Data section →
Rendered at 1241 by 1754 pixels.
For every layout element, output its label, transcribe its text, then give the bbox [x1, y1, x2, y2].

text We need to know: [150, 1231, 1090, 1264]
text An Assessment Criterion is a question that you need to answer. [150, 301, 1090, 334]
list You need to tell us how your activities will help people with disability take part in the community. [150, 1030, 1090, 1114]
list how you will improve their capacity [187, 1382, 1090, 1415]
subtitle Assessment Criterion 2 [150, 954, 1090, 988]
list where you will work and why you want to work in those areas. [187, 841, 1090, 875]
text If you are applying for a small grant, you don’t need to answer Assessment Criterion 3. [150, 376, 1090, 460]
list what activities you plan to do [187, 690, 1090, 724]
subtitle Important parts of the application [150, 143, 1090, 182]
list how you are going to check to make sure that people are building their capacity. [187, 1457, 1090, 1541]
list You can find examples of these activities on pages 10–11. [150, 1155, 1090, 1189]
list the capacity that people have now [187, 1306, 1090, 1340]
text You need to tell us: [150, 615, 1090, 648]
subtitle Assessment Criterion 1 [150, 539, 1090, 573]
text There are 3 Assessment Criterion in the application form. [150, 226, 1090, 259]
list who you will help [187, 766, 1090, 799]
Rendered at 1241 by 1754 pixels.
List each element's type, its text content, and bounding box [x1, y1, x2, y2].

What is needed →
Write out all of the records word for word.

Response →
Rendered at 1241 by 1754 pixels.
For every layout element, output its label, transcribe its text, then give the bbox [x1, y1, x2, y2].

text We need to know: [150, 1231, 1090, 1264]
text An Assessment Criterion is a question that you need to answer. [150, 301, 1090, 334]
list You need to tell us how your activities will help people with disability take part in the community. [150, 1030, 1090, 1114]
list how you will improve their capacity [187, 1382, 1090, 1415]
subtitle Assessment Criterion 2 [150, 954, 1090, 988]
list where you will work and why you want to work in those areas. [187, 841, 1090, 875]
text If you are applying for a small grant, you don’t need to answer Assessment Criterion 3. [150, 376, 1090, 460]
list what activities you plan to do [187, 690, 1090, 724]
subtitle Important parts of the application [150, 143, 1090, 182]
list how you are going to check to make sure that people are building their capacity. [187, 1457, 1090, 1541]
list You can find examples of these activities on pages 10–11. [150, 1155, 1090, 1189]
list the capacity that people have now [187, 1306, 1090, 1340]
text You need to tell us: [150, 615, 1090, 648]
subtitle Assessment Criterion 1 [150, 539, 1090, 573]
text There are 3 Assessment Criterion in the application form. [150, 226, 1090, 259]
list who you will help [187, 766, 1090, 799]
Rendered at 1241 by 1754 pixels.
List each element's type, its text content, and bounding box [x1, y1, x2, y2].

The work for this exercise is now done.